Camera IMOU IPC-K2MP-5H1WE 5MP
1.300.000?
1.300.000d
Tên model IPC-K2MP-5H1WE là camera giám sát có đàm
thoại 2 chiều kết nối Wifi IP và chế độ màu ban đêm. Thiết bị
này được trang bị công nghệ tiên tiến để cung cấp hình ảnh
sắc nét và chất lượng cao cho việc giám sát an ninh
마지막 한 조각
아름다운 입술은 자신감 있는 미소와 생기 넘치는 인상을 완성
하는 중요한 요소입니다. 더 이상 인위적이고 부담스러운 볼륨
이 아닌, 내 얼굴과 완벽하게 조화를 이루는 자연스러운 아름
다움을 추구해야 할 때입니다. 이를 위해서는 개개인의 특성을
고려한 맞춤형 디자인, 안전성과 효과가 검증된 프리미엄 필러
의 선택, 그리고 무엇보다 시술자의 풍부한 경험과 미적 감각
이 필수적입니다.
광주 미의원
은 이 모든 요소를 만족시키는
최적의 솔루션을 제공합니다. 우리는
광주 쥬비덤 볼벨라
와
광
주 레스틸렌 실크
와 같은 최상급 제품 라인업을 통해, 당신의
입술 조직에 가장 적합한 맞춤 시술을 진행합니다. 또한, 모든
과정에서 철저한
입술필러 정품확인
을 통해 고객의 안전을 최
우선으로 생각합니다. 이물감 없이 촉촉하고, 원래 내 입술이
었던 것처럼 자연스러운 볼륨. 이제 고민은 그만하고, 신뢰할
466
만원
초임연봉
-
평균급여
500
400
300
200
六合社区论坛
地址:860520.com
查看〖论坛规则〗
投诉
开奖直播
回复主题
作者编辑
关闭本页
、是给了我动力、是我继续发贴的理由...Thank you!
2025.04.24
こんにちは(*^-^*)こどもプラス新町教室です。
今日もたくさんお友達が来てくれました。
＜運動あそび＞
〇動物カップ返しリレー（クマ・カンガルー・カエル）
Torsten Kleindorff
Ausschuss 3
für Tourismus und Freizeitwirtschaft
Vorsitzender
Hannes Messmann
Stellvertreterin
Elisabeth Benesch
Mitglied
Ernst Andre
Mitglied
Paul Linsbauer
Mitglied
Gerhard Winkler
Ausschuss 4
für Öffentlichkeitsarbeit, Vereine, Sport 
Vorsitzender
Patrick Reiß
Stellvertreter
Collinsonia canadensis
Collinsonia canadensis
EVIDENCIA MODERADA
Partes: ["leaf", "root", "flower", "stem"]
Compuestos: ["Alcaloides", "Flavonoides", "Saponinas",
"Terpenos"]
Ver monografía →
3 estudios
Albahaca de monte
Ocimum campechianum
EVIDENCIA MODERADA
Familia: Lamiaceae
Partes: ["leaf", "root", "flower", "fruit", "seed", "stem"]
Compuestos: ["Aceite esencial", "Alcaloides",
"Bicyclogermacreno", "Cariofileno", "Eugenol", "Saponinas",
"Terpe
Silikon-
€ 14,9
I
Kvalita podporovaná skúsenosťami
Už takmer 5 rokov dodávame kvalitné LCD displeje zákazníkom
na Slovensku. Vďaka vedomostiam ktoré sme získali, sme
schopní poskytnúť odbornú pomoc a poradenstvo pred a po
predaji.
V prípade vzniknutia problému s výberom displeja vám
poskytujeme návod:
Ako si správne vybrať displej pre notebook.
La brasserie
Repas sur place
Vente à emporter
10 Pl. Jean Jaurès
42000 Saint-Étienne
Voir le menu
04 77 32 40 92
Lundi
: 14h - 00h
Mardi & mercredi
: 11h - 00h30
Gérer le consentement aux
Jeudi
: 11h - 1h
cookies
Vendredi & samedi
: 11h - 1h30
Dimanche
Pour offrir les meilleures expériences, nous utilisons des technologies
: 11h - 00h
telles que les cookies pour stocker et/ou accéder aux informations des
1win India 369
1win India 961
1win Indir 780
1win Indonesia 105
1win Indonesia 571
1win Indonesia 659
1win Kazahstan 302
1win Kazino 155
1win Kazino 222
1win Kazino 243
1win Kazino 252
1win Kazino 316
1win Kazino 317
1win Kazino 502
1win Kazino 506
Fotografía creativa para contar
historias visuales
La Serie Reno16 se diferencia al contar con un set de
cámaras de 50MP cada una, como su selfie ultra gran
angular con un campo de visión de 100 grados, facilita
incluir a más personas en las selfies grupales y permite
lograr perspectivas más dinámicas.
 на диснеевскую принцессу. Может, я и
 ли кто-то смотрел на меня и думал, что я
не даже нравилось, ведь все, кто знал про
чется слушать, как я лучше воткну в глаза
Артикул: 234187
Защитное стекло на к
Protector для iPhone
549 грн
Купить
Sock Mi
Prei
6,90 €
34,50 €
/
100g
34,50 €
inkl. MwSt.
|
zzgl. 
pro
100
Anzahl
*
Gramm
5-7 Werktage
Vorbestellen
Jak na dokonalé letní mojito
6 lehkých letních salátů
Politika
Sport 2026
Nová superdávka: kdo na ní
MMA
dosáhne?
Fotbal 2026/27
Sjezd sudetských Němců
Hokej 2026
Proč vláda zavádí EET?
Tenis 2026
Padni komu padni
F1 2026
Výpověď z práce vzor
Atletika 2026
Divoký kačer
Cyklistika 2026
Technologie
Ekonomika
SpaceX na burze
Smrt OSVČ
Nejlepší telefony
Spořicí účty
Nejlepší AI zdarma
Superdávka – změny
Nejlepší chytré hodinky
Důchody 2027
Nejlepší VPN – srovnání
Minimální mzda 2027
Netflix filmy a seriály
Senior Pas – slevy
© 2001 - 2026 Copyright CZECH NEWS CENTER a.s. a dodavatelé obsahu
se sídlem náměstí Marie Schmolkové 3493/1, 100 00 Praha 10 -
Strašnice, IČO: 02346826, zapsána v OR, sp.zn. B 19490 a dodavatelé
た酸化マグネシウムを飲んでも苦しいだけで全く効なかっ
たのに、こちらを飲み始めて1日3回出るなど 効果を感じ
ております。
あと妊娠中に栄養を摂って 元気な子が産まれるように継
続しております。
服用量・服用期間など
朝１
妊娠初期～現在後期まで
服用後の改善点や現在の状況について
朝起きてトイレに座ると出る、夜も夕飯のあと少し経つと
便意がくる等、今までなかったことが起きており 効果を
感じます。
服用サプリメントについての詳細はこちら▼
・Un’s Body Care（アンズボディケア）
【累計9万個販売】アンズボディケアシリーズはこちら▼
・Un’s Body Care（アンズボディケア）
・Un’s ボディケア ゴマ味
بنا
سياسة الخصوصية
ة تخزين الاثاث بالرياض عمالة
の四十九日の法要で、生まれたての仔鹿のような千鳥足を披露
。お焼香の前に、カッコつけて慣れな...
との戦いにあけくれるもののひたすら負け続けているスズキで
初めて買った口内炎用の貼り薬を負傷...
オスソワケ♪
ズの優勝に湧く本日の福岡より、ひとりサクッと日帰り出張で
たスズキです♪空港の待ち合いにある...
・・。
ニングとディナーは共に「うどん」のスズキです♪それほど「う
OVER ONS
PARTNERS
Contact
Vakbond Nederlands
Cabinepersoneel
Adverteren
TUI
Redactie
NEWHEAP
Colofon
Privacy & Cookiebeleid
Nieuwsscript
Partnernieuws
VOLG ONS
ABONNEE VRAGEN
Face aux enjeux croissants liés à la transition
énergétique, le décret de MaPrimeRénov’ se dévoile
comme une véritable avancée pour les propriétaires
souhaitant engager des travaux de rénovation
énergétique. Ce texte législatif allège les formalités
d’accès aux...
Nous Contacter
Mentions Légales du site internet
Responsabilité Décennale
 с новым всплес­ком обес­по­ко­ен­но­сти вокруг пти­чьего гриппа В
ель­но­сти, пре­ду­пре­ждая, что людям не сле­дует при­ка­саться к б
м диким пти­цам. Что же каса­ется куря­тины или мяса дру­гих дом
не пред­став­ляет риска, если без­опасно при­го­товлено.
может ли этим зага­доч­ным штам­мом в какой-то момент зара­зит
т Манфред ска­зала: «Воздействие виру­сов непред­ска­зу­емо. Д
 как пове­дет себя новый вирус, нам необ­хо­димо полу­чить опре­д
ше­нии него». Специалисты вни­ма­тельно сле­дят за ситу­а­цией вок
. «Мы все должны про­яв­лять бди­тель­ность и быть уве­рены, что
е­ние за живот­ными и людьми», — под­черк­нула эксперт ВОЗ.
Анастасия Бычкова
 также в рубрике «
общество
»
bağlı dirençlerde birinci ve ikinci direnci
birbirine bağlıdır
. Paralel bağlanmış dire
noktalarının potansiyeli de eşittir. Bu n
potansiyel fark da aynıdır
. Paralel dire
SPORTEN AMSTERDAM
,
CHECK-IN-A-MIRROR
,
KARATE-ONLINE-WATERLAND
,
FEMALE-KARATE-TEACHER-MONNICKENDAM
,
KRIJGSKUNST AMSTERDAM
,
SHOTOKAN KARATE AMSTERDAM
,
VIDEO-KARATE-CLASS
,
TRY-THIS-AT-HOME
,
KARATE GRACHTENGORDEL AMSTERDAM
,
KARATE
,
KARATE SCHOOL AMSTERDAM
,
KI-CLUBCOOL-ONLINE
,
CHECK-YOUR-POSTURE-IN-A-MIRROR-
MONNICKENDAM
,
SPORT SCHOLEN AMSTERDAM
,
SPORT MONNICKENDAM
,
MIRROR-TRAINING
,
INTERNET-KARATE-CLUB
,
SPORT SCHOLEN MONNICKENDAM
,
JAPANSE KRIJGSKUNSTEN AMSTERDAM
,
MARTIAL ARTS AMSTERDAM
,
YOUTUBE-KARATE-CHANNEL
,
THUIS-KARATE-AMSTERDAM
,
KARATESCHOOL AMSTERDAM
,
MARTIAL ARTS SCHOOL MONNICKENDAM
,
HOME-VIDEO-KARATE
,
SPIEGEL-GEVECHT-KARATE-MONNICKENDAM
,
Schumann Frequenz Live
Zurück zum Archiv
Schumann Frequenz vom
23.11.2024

= = = = = = =

**AIM OF THE EXERCISE:**
There is a run of lines above from the one with "10 Pl. Jean Jaurès" to the one with "1win India 961"; print exactly that run, both ends included, and nothing else.

**OUTPUT FOR THIS EXERCISE:**
10 Pl. Jean Jaurès
42000 Saint-Étienne
Voir le menu
04 77 32 40 92
Lundi
: 14h - 00h
Mardi & mercredi
: 11h - 00h30
Gérer le consentement aux
Jeudi
: 11h - 1h
cookies
Vendredi & samedi
: 11h - 1h30
Dimanche
Pour offrir les meilleures expériences, nous utilisons des technologies
: 11h - 00h
telles que les cookies pour stocker et/ou accéder aux informations des
1win India 369
1win India 961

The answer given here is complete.